Ludwig-Leone and Tate are also about to release their fifth San Fermin studio album, “Arms,” on February 16. It forgoes most of the strings and horns they are known for in favor of a much more immediate pop sound.
“Every song on this album should work if you just sit down and play it [solo] on the piano. It should still be there,” Tate says.
‘The metrics change every time’
As an undergrad at Yale, Ludwig-Leone got a job assisting Nico Muhly, a well-known composer who has worked with an array of bands and classical ensembles. That led to some work for The National’s Bryce Dessner, too.
The influence of the indie rock band has waned in recent years, so it’s noteworthy that they’re still standing strong and developing as a group. In 2017, Jia Tolentino described San Fermin’s sound in the New Yorker as already feeling like a call-back to an indie era that had passed. Many of the bands she mentioned, like Bon Iver or the Dirty Projectors, haven’t released albums in several years. Many of their ilk have moved to LA or elsewhere. Another band she name checks, Grizzly Bear, has broken up; its singer left the industry a few years ago to become a therapist.
Making a living as an indie musician has also become harder than ever in the age of streaming services — members of Grizzly Bear, which played on some of the biggest stages in the world, have agreed that running a band these days a “risky small business.” Ludwig-Leone himself is plenty weary of the grind of funneling listeners to his music through social media and other online marketing devices.

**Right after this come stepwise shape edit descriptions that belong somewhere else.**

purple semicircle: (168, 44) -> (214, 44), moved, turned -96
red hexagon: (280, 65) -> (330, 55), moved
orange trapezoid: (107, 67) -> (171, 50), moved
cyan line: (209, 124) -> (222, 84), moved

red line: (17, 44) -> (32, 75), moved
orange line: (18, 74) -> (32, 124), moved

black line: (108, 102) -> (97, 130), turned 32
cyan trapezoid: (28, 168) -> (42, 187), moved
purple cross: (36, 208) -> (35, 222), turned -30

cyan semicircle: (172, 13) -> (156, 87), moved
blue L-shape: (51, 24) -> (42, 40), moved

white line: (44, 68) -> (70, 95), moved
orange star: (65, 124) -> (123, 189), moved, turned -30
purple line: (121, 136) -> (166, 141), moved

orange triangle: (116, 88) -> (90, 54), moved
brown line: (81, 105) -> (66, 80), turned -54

“It just feels like so much of the job of being a musician is marketing yourself and doing that on social media, and that the music is almost just one small part of this larger kind of project to just tell your story as a person,” he says, sitting in the bright kitchen of Better Company HQ. “The metrics change every single time. I’m sure the next album cycle there’ll be some new thing that matters.”

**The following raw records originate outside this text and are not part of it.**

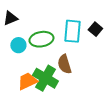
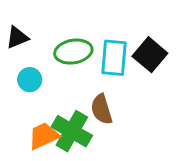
black square: (95, 29) -> (150, 55), size x1.5
green ellipse: (41, 39) -> (73, 52), moved

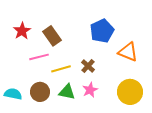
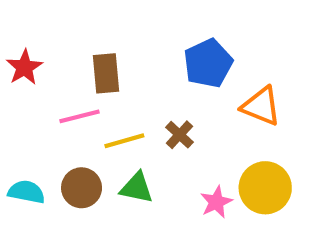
red star: (22, 31) -> (24, 67), moved
brown rectangle: (52, 36) -> (106, 73), turned 30
pink star: (90, 90) -> (216, 202), moved

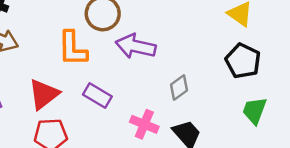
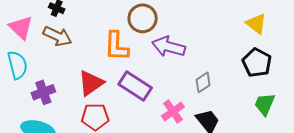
purple rectangle: (97, 96) -> (135, 86), size x1.4
pink cross: (144, 124) -> (173, 111), turned 30

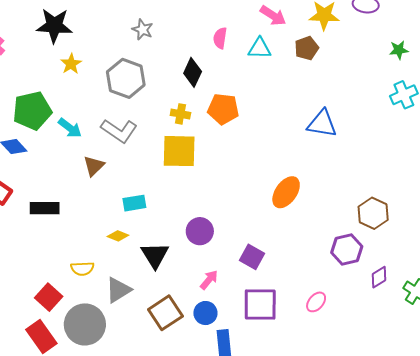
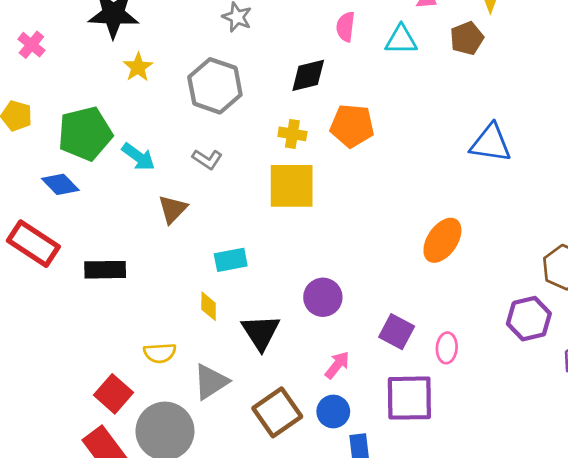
black diamond: (193, 72) -> (308, 75), turned 52
gray L-shape: (119, 131) -> (207, 159), size x0.6
yellow diamond: (118, 236) -> (209, 306), turned 70
pink ellipse: (316, 302) -> (447, 348), moved, turned -35

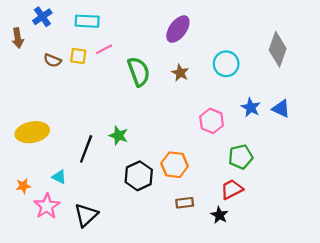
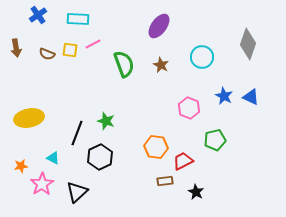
brown arrow: (18, 38) -> (16, 48), moved
black hexagon: (139, 176) -> (100, 157), moved
red trapezoid: (232, 189) -> (183, 161), moved

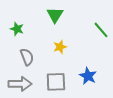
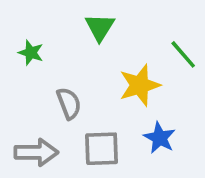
yellow star: (60, 47) -> (140, 85), moved, size x1.6
gray semicircle: (27, 57) -> (69, 103), moved

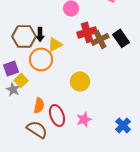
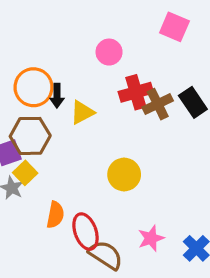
brown hexagon: (24, 36) -> (30, 136), moved
orange circle: (41, 59) -> (34, 87), moved
pink star: (84, 119) -> (151, 238), moved
brown semicircle: (37, 129) -> (106, 255), moved

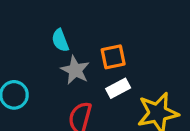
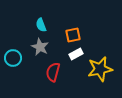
gray star: (75, 70) -> (40, 47), moved

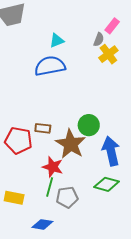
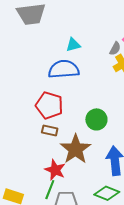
green circle: (89, 125) -> (96, 119), moved
red pentagon: (18, 140) -> (49, 105), moved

But Ludwig-Leone has multiple creative (and income) outlets these days, including several projects that have allowed him to scratch the classical music itch. Last year, he composed music for a dance theater piece. He has released solo classical music and wrote an album performed by the Attaca Quartet (all released through Better Company).
Those outlets, plus the fact that he went through two breakups in a short span — one involved the end of a 10-year relationship — inspired a straightforward breakup album with San Fermin, he says.

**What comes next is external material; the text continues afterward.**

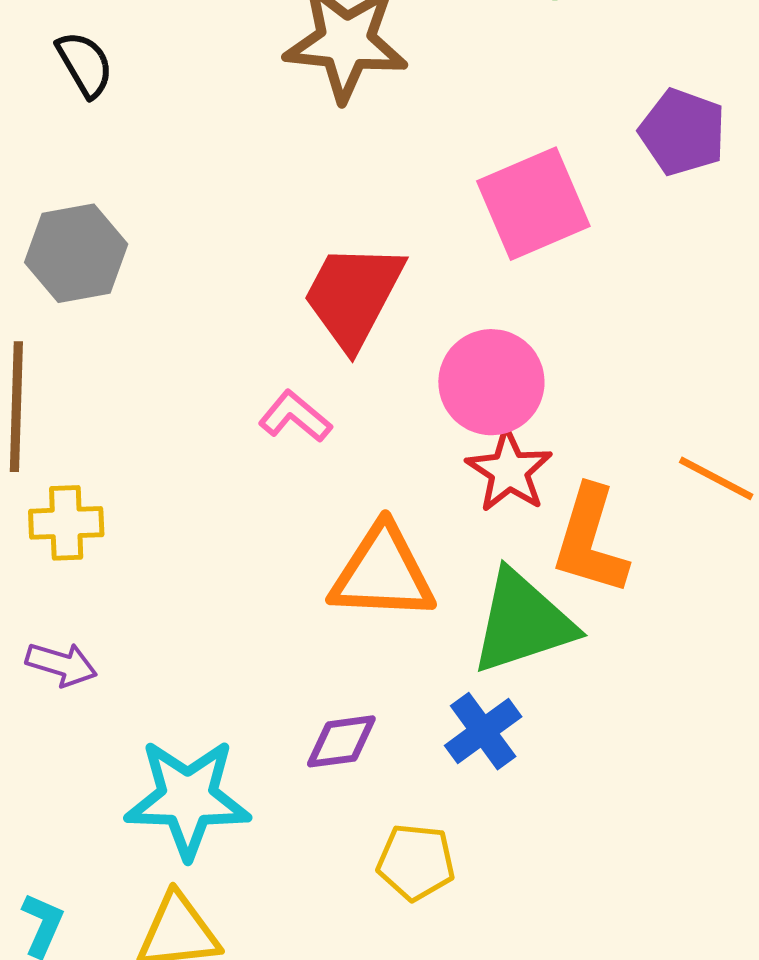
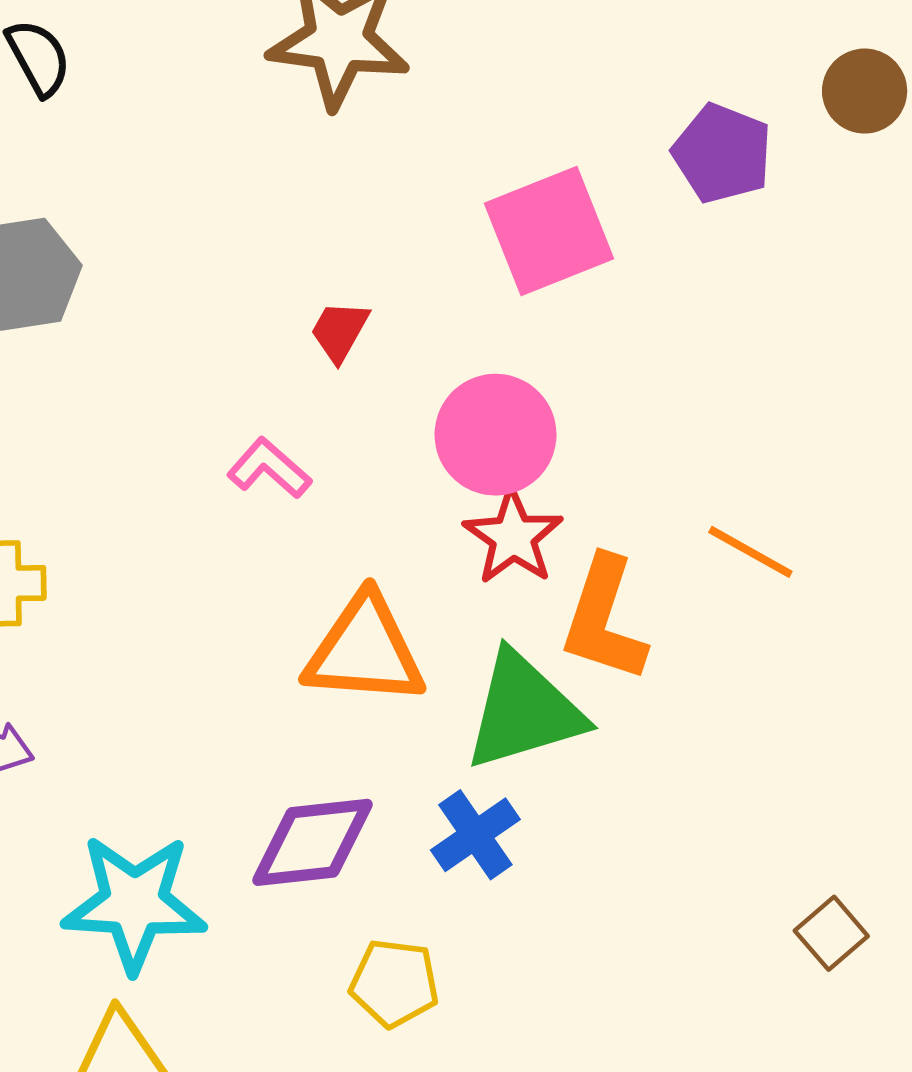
red trapezoid: (353, 296) -> (340, 331), size x0.5
purple diamond: (341, 741) -> (313, 842), size x1.5

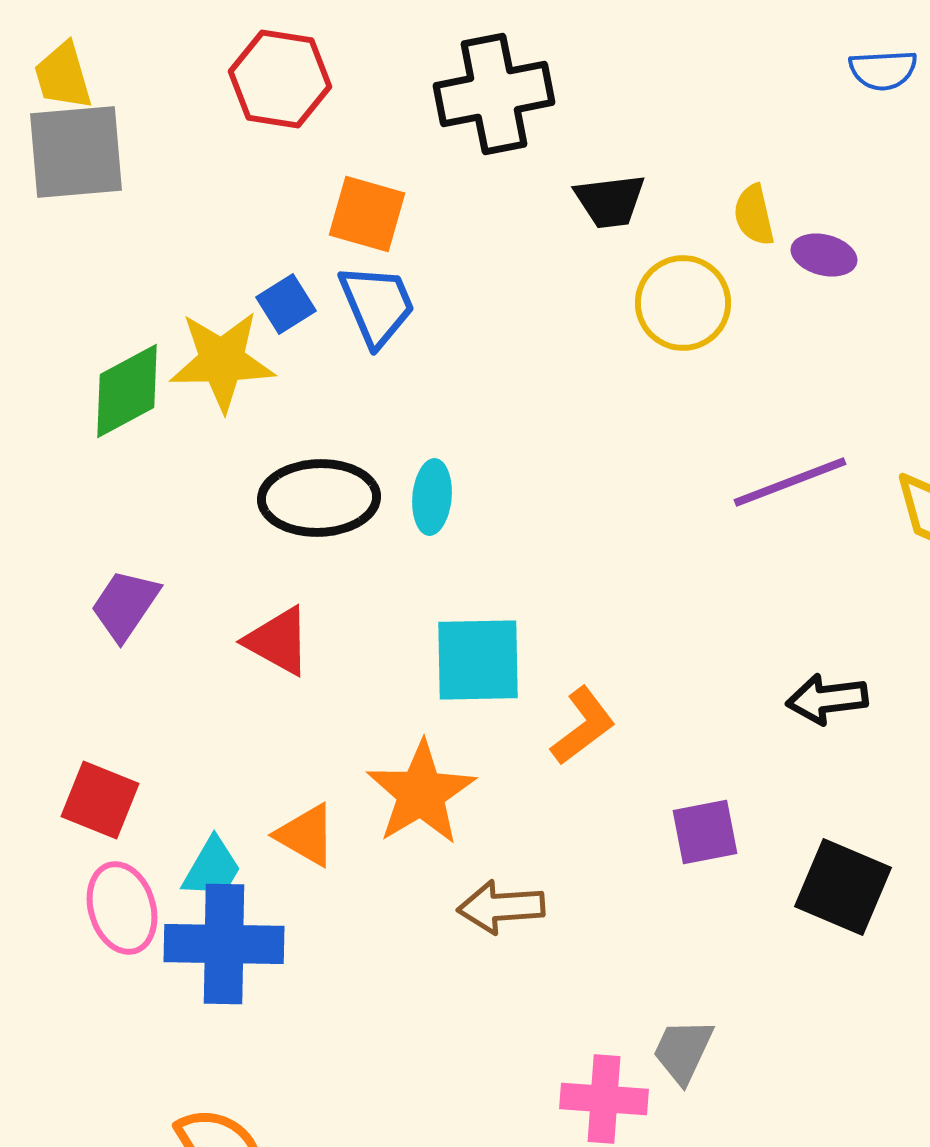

“Going through a breakup like that, I felt this kind of good will towards other people in a way. I was just like, ‘I can’t believe that everyone goes through this, I can’t believe that the person that you see on the street also might be going through something like this.’ Whereas, you know, in our previous years, a concept record about a ghost bird — it’s a little more specific to my own imagination,” he says. “And so I think that the universality of the content made it so that it felt like, ‘okay, maybe this is a record aimed at a wider audience as well.’”
Tate has also evolved creatively in recent years, leaning into producing, engineering and even helping sign new acts to the label. Sean Seaver, guitarist in the band Divine Sweater, a formerly Boston-based band that has started releasing music through Better Company, describes Tate — who is also athletic for a musician, often sports a beanie and sings in a sultry baritone — as a comforting presence in the recording booth.
“He’s a great producer. But he’s immediately just cracking jokes. And I think everyone feels comfortable because of that,” Seaver says.
The studio space is comfortable, too; there are multiple tracking rooms, a larger room with a couch and an outdoor space. Ludwig-Leone’s cousin, a painter, uses the top floor as her own personal studio.
“The band is one creative outlet,” says Ludwig-Leone. “But not the only one that matters.”